START Selected extract

Static mechanical stretch increases IGF‐1 secretion by cardiac fibroblasts

Insulin‐like growth factor 1 (IGF‐1), is a 70‐amino acid peptide, can play significant roles in cell proliferation and differentiation. In the neonatal heart, IGF‐1 is secreted by cardiac fibroblasts (CFb) and acts by paracrine/autocrine mechanisms. IGF‐1 can stimulate myocyte growth and CFb collagen synthesis. IGF‐1 can also attenuate myocyte apoptosis and improve cardiac function following myocardial infarction, through its ability to regulate tissue remodeling. In models of adult rat ventricular hypertrophy, an increase in IGF‐1 has been detected. We hypothesize that mechanical stimulation of rat CFb can modulate IGF‐1 secretion. A cell stretching device imposed a constant ~4% equibiaxial (~10% uniaxial) strain on either adult or neonatal rat CFb. IGF‐1 protein levels in serum free conditioned media were determined by enzyme immunoassay and normalized to numbers of CFb. Preliminary results show that adult CFb respond to strain by markedly increasing IGF‐1 secretion, by a mean of 73% pmol /10 6 CFb vs. unstretched. Between 12h and 24h, secretion increased by 35% pmol /10 6 CFb in stretched CFb. In neonatal CFb, an identical strain also increased IGF‐1 secretion.These results demonstrate that CFb release IGF‐1 in a time‐dependent manner when subjected to stretch. IGF‐1 secreted by CFb may function as a modulator of remodeling in both myocytes and fibroblasts.

END Selected extract

#### About this exercise:
Translate this sentence from the text above on stretch and IGF‐1 secretion into Spanish: "In the neonatal heart, IGF‐1 is secreted by cardiac fibroblasts (CFb) and acts by paracrine/autocrine mechanisms."

START Data

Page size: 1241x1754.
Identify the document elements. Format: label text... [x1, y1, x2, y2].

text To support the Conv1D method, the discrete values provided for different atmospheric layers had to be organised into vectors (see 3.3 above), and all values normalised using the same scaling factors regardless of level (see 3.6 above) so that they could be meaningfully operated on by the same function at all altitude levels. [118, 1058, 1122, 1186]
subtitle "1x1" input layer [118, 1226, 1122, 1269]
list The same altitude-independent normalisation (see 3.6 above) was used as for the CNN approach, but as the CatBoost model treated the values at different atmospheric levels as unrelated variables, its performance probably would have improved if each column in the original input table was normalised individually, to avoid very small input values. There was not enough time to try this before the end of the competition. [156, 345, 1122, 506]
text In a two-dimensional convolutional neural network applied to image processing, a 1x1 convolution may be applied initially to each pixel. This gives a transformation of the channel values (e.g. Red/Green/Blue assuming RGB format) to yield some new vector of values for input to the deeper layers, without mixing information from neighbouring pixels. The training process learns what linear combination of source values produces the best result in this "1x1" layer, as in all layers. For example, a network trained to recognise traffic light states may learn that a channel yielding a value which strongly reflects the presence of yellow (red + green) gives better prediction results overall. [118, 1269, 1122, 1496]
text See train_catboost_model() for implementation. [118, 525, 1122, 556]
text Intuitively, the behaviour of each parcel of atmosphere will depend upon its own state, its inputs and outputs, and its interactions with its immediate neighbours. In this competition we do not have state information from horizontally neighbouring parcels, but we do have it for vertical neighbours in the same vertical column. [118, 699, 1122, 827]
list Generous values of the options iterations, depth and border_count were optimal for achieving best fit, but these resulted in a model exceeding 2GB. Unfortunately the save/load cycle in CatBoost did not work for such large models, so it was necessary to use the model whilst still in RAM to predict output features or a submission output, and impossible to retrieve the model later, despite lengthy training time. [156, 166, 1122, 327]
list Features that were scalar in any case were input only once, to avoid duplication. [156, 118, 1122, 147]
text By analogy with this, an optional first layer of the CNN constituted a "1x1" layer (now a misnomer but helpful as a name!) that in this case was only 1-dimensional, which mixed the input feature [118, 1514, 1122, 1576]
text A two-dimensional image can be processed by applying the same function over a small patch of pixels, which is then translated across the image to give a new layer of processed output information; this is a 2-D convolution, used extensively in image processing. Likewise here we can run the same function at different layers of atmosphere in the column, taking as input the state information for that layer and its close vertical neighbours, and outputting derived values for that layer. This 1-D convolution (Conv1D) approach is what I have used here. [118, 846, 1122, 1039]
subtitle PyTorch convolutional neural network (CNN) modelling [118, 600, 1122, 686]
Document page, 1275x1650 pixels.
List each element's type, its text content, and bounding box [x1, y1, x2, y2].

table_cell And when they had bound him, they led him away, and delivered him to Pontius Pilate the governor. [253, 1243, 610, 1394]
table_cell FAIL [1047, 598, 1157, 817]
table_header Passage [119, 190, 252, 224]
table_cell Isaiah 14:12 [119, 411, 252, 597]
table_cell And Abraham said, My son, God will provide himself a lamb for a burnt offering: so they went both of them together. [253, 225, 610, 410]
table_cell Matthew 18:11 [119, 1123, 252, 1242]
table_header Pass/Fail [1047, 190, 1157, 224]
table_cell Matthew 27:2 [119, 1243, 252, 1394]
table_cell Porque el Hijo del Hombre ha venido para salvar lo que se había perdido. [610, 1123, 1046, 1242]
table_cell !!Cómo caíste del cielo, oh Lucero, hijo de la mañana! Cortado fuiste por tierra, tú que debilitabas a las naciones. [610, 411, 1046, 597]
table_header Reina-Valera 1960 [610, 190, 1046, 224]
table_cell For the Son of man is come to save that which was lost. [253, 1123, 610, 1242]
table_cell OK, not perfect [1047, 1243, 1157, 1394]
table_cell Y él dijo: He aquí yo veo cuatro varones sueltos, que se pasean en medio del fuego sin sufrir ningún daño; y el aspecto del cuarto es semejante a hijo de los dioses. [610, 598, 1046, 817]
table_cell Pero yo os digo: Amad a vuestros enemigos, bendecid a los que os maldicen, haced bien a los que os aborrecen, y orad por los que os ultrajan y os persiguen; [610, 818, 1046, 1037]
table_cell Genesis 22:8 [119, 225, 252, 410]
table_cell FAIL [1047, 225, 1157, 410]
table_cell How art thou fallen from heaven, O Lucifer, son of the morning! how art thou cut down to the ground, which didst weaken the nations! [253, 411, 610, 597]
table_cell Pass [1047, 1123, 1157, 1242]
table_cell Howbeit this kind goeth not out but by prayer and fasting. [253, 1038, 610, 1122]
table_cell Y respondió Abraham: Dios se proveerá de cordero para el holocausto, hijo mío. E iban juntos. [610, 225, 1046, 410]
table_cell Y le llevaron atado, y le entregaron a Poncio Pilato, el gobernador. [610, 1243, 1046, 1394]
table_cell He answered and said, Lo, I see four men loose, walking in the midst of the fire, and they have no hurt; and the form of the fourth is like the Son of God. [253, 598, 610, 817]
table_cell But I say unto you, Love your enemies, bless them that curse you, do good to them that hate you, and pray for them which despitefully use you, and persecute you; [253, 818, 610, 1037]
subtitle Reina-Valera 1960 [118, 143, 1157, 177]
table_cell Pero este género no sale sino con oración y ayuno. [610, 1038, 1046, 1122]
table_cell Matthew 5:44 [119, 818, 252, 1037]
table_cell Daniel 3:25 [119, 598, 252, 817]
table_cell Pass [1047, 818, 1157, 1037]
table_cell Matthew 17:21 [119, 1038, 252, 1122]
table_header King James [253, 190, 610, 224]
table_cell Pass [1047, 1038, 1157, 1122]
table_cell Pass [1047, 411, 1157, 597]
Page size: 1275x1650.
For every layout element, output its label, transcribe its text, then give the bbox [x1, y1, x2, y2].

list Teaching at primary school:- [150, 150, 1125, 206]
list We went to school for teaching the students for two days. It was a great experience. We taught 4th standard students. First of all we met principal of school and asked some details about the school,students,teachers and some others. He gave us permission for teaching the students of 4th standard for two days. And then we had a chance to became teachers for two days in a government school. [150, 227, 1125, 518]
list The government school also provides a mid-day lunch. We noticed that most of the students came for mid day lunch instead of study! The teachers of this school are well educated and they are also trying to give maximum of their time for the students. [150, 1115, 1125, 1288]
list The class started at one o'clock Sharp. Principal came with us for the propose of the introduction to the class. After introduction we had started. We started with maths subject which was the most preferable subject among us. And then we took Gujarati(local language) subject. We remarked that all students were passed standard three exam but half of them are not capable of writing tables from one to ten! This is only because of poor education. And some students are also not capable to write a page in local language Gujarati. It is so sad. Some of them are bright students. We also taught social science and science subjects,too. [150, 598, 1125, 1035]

END Data

#### Response to this task:
En el corazón neonatal, el IGF‐1 es secretado por los fibroblastos cardíacos (CFb) y actúa mediante mecanismos paracrinos/autocrinos.